Characteristics of a Solar Geoengineering Deployment: Considerations for Governance

2021 
Consideration of solar geoengineering as a potential response to climate change will demand complex decisions. These include not only the choice to deploy or not, but decisions regarding how to deploy, and ongoing decision making throughout deployment. However, relatively little attention has been paid to envisioning what a solar geoengineering deployment would look like in order to clarify what types of decisions would need to be made. We examine the science of geoengineering to ask how it might influence governance considerations, while consciously refraining from making specific recommendations. The focus here is on a hypothetical deployment (and beyond) rather than research governance. Geoengineering can be designed to trade off different outcomes, requiring an explicit specification of multivariate goals. Thus, we initially consider the complexity surrounding a decision to deploy. Next, we discuss the on-going decisions that would be needed across multiple time-scales.

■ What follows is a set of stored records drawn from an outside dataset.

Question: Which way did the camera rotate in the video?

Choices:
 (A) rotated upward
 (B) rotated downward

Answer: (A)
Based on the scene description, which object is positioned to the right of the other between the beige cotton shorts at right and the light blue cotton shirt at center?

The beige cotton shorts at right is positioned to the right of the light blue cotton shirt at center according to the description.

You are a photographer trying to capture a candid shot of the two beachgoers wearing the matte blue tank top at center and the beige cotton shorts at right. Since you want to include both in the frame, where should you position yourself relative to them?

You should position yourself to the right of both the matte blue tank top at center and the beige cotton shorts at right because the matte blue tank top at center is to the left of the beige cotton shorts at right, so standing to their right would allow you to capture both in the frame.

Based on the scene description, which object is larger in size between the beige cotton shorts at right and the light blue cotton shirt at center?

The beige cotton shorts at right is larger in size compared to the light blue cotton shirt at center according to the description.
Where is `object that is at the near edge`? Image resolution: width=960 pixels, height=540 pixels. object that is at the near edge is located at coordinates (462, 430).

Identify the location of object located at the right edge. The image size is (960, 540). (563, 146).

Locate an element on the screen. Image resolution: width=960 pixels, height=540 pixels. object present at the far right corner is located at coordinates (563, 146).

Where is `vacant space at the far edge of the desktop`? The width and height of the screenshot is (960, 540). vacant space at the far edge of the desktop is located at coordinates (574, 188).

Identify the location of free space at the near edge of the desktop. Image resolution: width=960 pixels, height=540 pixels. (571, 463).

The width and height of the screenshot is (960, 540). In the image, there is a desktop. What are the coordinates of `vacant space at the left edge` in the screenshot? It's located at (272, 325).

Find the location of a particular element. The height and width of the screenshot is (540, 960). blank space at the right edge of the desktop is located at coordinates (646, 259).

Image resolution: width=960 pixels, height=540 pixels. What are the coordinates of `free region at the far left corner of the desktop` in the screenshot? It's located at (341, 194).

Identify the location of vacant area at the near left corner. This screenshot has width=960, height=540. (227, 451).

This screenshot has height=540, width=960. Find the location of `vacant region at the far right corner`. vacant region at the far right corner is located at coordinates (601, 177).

Some decisions are inherently slow, limited by detection and attribution of climate effects in the presence of natural variability. However, there is also a need for decisions that are inherently fast relative to political time-scales: effectively managing some uncertainties would require frequent adjustments to the geoengineered forcing in response to observations. We believe that this exercise can lead to greater clarity in terms of future governance needs by articulating key characteristics of a hypothetical deployment scenario.